* Work to complete
**a)** In the text on IIoT in EDM equipment, what position does Athulan Vijayaraghavan hold?
**b)** Reproduce word for word the stretch of the text on IIoT in EDM equipment from "IIoT functionality is" through "all that important?".
**c)** Extend the text on IIoT in EDM equipment, picking up right after its final sentence.

IIoT functionality is beginning to extend even to EDM consumables. “We’ve created a system that can read an RFID tag placed inside the wire spool,” says Makino’s GFMS’s Ostini. “When you place the spool in the machine, it’s constantly reading and updating the information stored there. You can tell how much wire is left on the spool, when the wire was manufactured, where it was purchased—pretty much anything you want to record. This eliminates the possibility of running out of wire during a job, for example, or that the wrong spool gets used.”
It’s clear that EDM equipment manufacturers are embracing IIoT technology like never before, but where does that leave shops with a mixed bag of EDM brands on their production floor, or those with older, less capable equipment? Is all this Industry 4.0 stuff really all that important?
Athulan Vijayaraghavan, chief technical officer at smart manufacturing software provider Vimana Solutions says that what was once a nice-to-have is now a necessity. “There’s definitely been a shift recently to seeing this technology as business competitive,” he says. “Much of that is being driven by companies that are making the IIoT, smart manufacturing and, Industry 4.0 technology in general a big part of how they want to manage their facilities. For many, it’s gone from ‘something extra’ to the central way in which they’re cutting costs and improving operations.”

* Information supplied
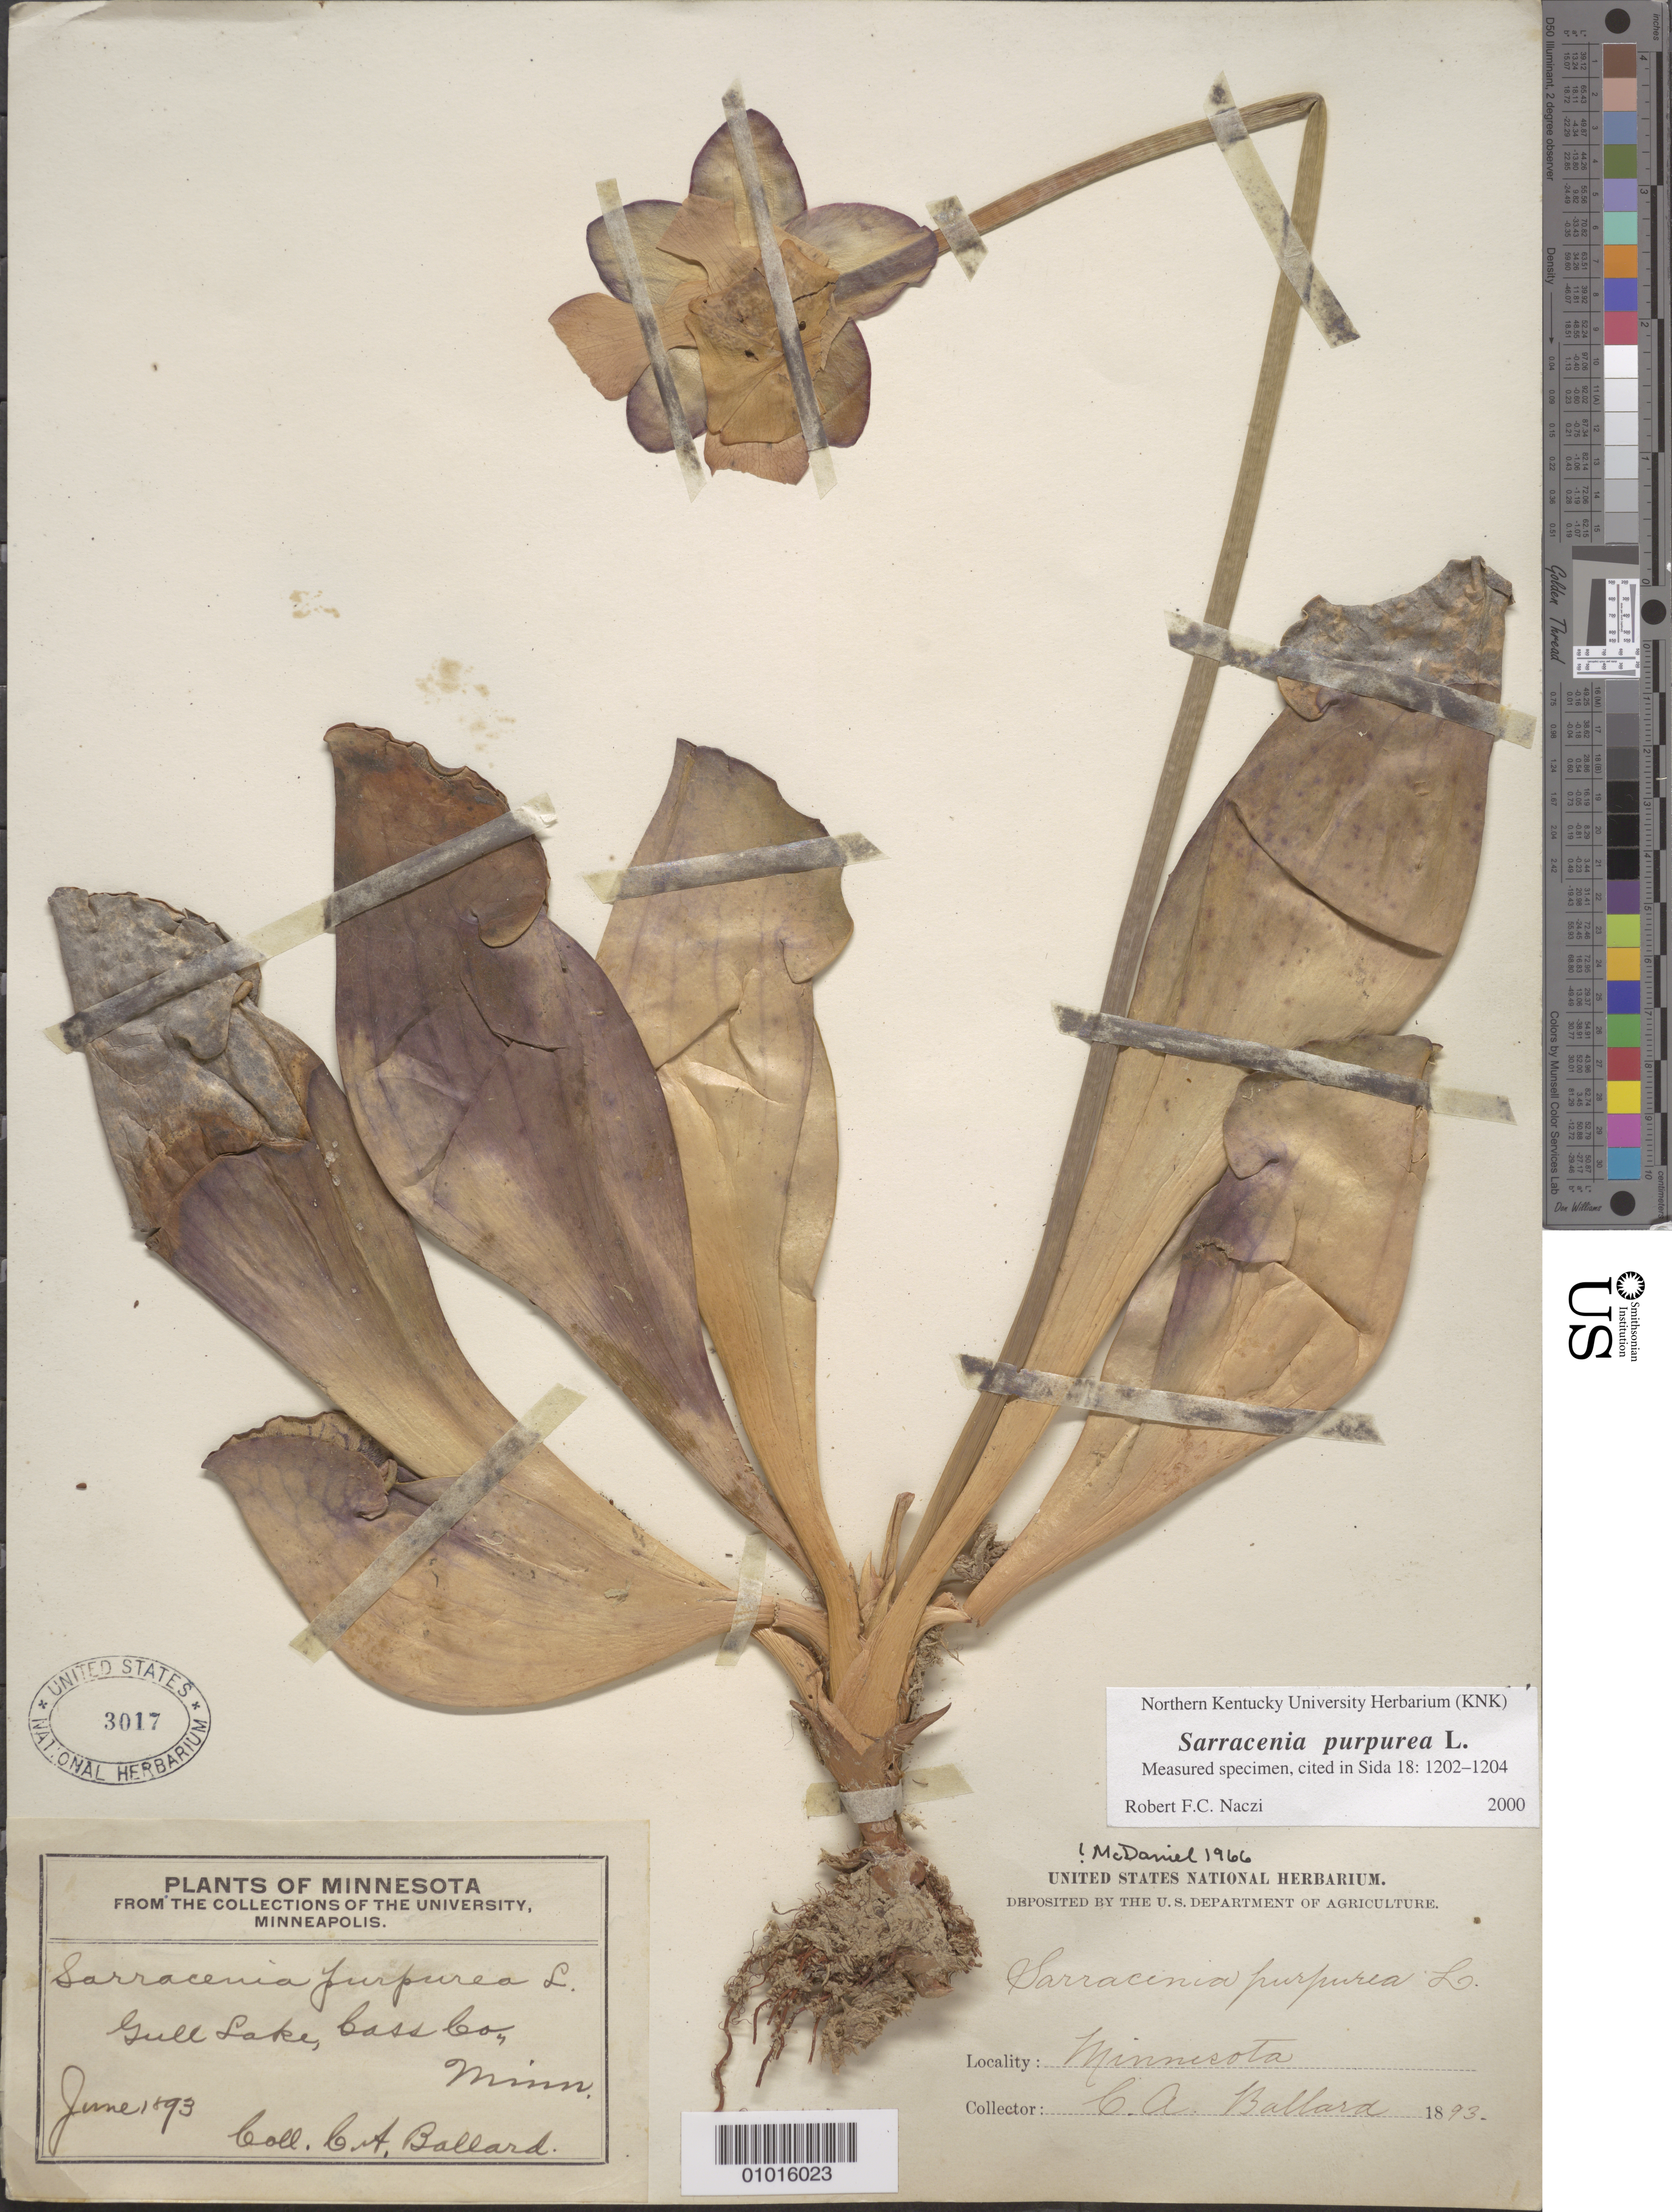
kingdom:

* Responses in order
**a)** He is chief technical officer at Vimana Solutions, a smart manufacturing software provider.

**b)**
IIoT functionality is beginning to extend even to EDM consumables. “We’ve created a system that can read an RFID tag placed inside the wire spool,” says Makino’s GFMS’s Ostini. “When you place the spool in the machine, it’s constantly reading and updating the information stored there. You can tell how much wire is left on the spool, when the wire was manufactured, where it was purchased—pretty much anything you want to record. This eliminates the possibility of running out of wire during a job, for example, or that the wrong spool gets used.”
It’s clear that EDM equipment manufacturers are embracing IIoT technology like never before, but where does that leave shops with a mixed bag of EDM brands on their production floor, or those with older, less capable equipment? Is all this Industry 4.0 stuff really all that important?

**c)**
Vijayaraghavan says the biggest gain to any smart manufacturing rollout is visibility. Production managers can see what assets are running, what’s being worked on and what’s next in line. Machine tool operators and programmers have easy access to everything needed to do their jobs, and can take the proper corrective action if something goes awry. And when such an action is taken, the steps are recorded—no more tribal knowledge. Best of all, management has a clear view of their operating costs. Taking on a rush order is no longer a nail-biting experience. Scheduling is more accurate, uptime increases, and quality improves. The company becomes a data-driven organization, one that uses facts to make continuous improvement decisions, rather than best guesses based on experience.
In terms of EDM, Vijayaraghavan says it’s possible to capture dielectric PH and temperature, for example, or electrical parameters and other values that affect throughput and part quality, giving shop personnel the ability to analyze data that was previously unavailable, and use it to do their jobs more effectively.
Change and effort
It takes some effort. Makino’s Pflugger recommends that anyone undertaking an Industry 4.0 initiative appoint a change agent. This doesn’t have to be the top setup person or programmer, but rather someone with a good understanding of the business and of manufacturing in general. “They should also be empowered to make decisions,” he says. “It should be someone who can seize the opportunity and run with it, and wants to help their coworkers learn to think differently about how they can use data to solve problems. This is what companies need if they’re going to be successful with the IIoT and smart manufacturing.”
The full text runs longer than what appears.